Panem et circenses, Brot und Zirkusspiele
Der Ausdruck aus dem 1. Jahrhundert unserer Zeitrechnung stammt vom römischen Dichter Juvenal, der damit das römische Volk kritisiert hatte. Früher habe es die Macht an Feldherren verliehen und Beamte gewählt, nun sei es ängstlich und entpolitisiert geworden und wolle nur noch zwei Dinge: Brot und Spiele. Zur Zeit von Juvenil hatte Kaiser Trajan Massenunterhaltungen gepflegt; er war der Meinung, „dass das römische Volk insbesondere durch zwei Dinge, Getreide und Schauspiele, sich in Bann halten lasse“ (Wikipedia).

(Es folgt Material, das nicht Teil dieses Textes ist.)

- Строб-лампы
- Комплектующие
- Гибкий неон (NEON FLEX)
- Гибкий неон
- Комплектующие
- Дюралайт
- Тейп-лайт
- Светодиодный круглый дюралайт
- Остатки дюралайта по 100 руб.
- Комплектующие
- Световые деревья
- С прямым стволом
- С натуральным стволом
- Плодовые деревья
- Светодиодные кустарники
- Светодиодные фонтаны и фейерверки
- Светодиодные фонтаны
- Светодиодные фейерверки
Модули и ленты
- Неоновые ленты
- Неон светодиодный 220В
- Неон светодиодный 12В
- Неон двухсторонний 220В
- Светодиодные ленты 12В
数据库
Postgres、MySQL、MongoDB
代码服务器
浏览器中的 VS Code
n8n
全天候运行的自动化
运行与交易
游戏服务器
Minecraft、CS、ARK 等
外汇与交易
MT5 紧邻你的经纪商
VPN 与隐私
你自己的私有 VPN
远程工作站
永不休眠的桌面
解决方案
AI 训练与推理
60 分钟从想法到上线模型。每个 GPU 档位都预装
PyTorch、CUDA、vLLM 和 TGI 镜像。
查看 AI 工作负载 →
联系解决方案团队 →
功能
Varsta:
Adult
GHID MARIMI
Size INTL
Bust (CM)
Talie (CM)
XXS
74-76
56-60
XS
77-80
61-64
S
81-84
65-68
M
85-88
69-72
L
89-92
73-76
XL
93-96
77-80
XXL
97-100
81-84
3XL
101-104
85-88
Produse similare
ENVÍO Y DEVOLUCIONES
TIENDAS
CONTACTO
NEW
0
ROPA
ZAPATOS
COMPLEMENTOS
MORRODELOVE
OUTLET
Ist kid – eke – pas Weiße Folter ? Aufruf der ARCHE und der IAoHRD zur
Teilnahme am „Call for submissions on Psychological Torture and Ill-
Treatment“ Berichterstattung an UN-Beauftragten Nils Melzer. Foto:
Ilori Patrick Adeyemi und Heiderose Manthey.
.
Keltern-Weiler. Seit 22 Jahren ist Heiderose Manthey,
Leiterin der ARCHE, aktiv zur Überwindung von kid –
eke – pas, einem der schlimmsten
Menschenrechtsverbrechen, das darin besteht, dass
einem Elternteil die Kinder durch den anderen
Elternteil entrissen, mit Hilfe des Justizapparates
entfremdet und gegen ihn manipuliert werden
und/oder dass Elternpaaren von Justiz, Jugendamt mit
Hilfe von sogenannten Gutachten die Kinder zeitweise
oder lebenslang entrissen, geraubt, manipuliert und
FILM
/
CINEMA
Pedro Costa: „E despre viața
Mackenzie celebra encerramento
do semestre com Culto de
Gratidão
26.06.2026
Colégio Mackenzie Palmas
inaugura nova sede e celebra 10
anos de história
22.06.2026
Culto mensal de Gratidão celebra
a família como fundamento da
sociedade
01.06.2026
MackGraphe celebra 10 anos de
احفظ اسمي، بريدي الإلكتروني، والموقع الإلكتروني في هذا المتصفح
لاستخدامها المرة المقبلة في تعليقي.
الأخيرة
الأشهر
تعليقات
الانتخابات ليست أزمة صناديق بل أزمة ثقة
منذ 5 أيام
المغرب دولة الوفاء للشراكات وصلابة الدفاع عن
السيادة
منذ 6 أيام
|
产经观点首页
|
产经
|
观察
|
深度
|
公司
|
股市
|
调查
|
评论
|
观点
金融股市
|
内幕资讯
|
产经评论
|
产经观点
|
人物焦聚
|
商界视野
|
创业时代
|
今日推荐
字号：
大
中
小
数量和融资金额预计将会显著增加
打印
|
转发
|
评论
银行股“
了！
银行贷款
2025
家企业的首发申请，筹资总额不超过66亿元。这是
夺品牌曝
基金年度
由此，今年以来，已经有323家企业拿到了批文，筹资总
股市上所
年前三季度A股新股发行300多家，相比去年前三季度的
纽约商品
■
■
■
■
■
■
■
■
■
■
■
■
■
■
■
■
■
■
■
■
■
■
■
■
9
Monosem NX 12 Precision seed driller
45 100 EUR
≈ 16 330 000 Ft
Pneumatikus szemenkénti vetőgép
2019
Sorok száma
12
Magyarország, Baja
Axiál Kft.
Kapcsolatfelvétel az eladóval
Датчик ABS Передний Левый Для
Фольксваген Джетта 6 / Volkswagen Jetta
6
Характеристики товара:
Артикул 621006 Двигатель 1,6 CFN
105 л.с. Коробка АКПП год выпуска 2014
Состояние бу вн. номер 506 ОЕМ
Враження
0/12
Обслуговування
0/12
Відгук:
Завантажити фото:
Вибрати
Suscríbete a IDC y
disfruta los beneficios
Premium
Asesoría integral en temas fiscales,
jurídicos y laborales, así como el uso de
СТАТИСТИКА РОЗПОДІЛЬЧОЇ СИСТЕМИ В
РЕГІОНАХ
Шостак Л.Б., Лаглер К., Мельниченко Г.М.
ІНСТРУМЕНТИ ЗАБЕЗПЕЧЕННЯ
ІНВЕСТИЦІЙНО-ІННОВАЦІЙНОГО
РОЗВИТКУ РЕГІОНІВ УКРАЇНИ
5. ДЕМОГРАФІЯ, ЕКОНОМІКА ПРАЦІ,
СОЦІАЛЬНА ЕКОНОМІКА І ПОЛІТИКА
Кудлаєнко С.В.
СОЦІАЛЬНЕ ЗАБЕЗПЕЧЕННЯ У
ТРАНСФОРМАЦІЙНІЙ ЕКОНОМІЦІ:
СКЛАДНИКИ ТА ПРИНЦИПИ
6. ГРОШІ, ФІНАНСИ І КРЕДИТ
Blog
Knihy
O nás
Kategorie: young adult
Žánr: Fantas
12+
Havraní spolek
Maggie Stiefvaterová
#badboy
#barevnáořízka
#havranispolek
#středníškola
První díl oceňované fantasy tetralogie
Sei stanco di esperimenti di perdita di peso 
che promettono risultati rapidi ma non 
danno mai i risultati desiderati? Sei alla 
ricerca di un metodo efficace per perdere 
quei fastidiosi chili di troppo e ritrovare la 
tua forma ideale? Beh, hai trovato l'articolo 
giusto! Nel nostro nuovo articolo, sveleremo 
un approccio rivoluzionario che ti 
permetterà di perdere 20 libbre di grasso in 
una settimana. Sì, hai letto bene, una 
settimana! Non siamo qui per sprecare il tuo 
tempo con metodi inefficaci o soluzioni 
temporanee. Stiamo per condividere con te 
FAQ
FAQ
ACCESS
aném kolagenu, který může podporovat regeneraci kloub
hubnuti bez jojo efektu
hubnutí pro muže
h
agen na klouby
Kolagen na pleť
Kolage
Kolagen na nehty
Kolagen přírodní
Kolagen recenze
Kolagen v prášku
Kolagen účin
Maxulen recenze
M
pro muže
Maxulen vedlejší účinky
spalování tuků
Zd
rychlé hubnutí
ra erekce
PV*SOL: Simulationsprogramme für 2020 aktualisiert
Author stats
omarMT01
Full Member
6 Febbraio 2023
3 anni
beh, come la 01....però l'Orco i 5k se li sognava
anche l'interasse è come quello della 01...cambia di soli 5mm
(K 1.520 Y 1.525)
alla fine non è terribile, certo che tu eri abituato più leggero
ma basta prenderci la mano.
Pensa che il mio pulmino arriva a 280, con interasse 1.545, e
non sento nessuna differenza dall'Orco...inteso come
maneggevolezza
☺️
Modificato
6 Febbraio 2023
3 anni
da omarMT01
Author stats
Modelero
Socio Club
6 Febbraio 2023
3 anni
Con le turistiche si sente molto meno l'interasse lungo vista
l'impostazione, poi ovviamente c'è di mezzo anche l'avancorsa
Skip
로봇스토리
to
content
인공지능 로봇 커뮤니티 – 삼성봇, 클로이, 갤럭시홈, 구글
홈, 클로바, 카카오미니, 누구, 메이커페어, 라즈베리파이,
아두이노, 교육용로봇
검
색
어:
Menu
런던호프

Peter Sloterdijk schrieb dazu: „Das römische Brot- und Spiele-System war ja nicht weniger gewesen als die erste Ausgestaltung dessen, was man seit dem 20. Jahrhundert als ‚Massenkultur’ bezeichnet. Es symbolisierte die Wende von der gravitätischen Senatorenrepublik zum postrepublikanischen Theaterstaat mit einem kaiserlichen Mimen im Zentrum“ (Sloterdijk 8.11.2010). Nach Sloterdijk gelang dieses „Entpolitisierungskunststück“, weil „halbwegs brauchbare Ersatzangebote“ angeboten wurden: „Den Caesaren gelang es noch scheinbar spielend, Bürgerausschaltung und Bürgerbefriedigung miteinander zu verbinden“ (Ebenda).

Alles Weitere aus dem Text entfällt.